Action item:
Substitute "as captured" for "as photographed" in the entries, starting with the line that contains "of **0.6** V for the caption record." and going on through the end of the entries, and write out those lines again with nothing else changed. Leave the pictures out of your answer.

Dataset:

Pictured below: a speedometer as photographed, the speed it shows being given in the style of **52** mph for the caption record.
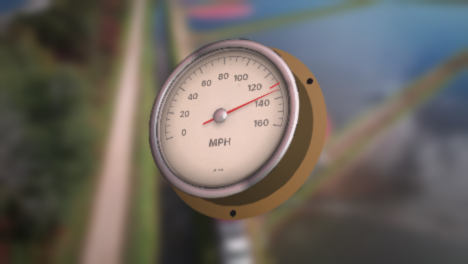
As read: **135** mph
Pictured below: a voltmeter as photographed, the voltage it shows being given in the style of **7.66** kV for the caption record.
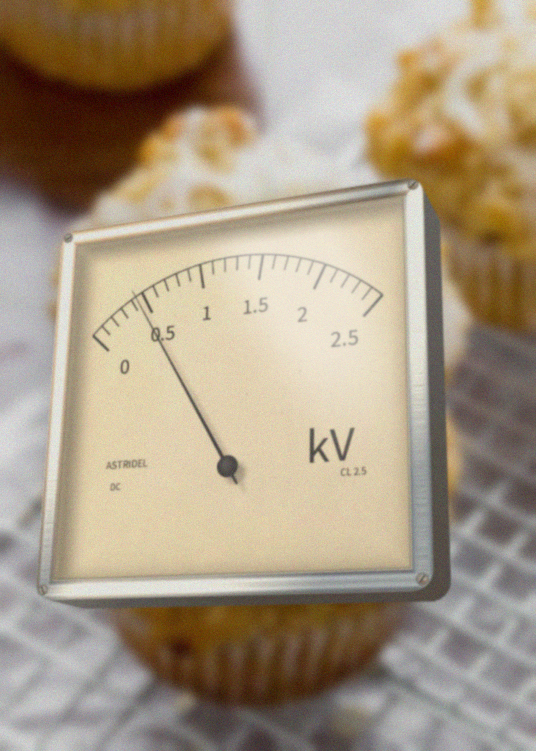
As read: **0.45** kV
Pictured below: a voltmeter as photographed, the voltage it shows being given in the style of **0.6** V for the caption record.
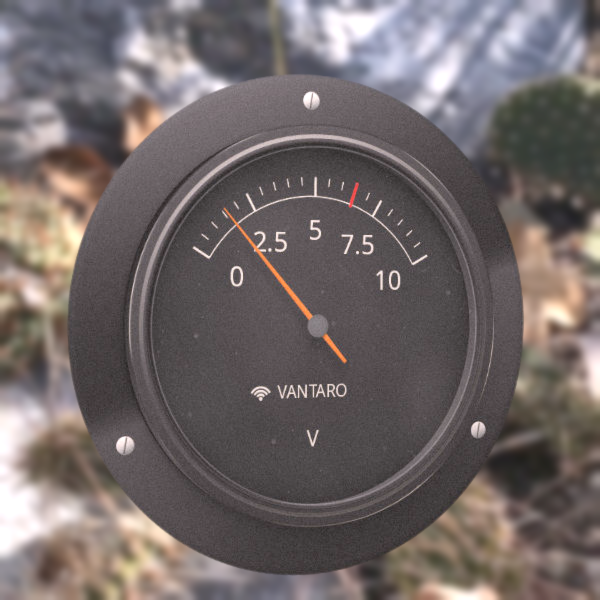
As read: **1.5** V
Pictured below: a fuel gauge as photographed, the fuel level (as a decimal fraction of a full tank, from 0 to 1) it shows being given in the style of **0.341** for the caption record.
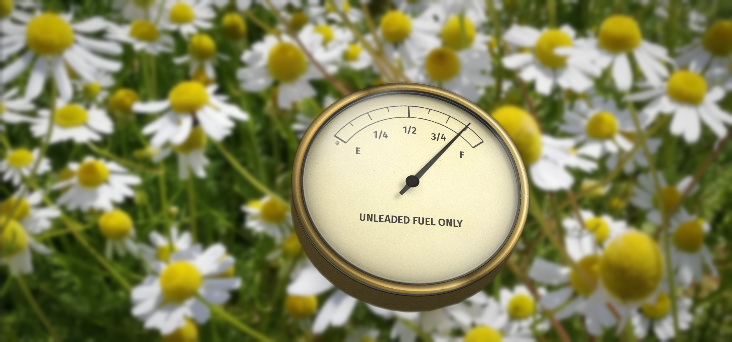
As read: **0.875**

Answer to the exercise:
Pictured below: a voltmeter as captured, the voltage it shows being given in the style of **0.6** V for the caption record.
As read: **1.5** V
Pictured below: a fuel gauge as captured, the fuel level (as a decimal fraction of a full tank, from 0 to 1) it shows being given in the style of **0.341** for the caption record.
As read: **0.875**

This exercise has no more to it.